Дай бог, чтобы все так же сильно верили, как он.
Очень тяжелое испытание пережила тетя Маша, когда старец Иосиф, у которого она была на послушании, запретил ей молиться об умершем брате, отлученном от церкви.
Ее непосредственная душа не могла помириться с суровой нетерпимостью церкви, и она одно время была искренно возмущена.
Другой священник, к которому она обратилась с тем же вопросом, тоже ответил ей отказом.
Марья Николаевна не смела ослушаться духовных отцов, и вместе с тем она чувствовала, что она не исполняет их запрета, потому что она все-таки молится, если не словами, то чувством.
Неизвестно, чем кончился бы у нее этот душевный разлад, если бы ее духовник, очевидно понявший ее нравственную пытку, не разрешил ей молиться о брате, но не иначе, как келейно, в одиночестве, для того чтобы не вводить в соблазн других.

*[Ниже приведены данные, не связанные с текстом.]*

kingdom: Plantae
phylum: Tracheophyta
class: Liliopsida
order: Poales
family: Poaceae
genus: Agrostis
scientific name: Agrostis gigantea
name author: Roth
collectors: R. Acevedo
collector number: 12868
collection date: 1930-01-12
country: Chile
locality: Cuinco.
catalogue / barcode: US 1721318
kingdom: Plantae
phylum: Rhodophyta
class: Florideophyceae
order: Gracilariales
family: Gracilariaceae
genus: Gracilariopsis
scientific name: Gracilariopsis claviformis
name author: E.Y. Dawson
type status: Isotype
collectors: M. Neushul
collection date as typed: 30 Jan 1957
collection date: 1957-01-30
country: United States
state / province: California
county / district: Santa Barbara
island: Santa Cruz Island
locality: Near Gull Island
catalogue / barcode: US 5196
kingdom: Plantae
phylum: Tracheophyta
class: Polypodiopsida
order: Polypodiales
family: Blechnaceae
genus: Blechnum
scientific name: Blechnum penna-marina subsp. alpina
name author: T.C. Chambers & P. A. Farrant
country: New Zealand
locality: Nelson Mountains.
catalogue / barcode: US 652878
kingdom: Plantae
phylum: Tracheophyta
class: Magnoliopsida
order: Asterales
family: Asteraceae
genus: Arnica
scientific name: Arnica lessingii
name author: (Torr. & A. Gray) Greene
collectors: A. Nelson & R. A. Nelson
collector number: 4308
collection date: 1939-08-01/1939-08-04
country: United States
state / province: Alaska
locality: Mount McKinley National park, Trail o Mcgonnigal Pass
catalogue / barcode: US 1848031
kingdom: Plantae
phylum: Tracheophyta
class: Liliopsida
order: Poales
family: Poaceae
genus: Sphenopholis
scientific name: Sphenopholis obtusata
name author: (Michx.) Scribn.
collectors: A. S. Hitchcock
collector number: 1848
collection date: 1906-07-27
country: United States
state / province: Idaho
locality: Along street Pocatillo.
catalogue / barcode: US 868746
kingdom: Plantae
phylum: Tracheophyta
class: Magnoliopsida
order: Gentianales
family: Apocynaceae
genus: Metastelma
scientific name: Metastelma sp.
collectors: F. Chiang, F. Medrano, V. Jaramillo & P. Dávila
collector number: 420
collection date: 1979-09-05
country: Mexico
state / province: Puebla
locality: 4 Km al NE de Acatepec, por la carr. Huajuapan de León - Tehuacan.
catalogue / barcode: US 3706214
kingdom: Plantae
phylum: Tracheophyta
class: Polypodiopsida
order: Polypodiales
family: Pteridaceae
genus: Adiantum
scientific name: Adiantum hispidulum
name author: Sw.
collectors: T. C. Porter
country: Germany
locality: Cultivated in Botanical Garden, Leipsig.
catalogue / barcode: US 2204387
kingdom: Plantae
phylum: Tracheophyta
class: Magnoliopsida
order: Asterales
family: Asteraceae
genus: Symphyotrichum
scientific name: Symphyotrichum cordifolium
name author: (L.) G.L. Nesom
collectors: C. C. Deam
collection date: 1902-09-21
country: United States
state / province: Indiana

В августе 1896 года (с 10 по 15) Л. Н. и С. А. Толстые ездили в Шамординский монастырь, откуда проехали в Оптину пустынь. Это путешествие подробно описано в неопубликованных записках С. А. Толстой "Моя жизнь" (С. А. Толстая, Моя жизнь, т. 7, стр. 49--55). В этот приезд в Оптину пустынь Толстые посетили могилы тетки Льва Николаевича А. И. Остен-Сакен, умершей в Оптиной пустыни, и Е. А. Толстой, сестры Т. А. Ергольской. С. А. Толстая была на исповеди у отца Герасима.
По словам Софьи Андреевны, Толстой "нашел в Оптиной пустыни большой упадок и во внешнем и во внутреннем духе монастыря".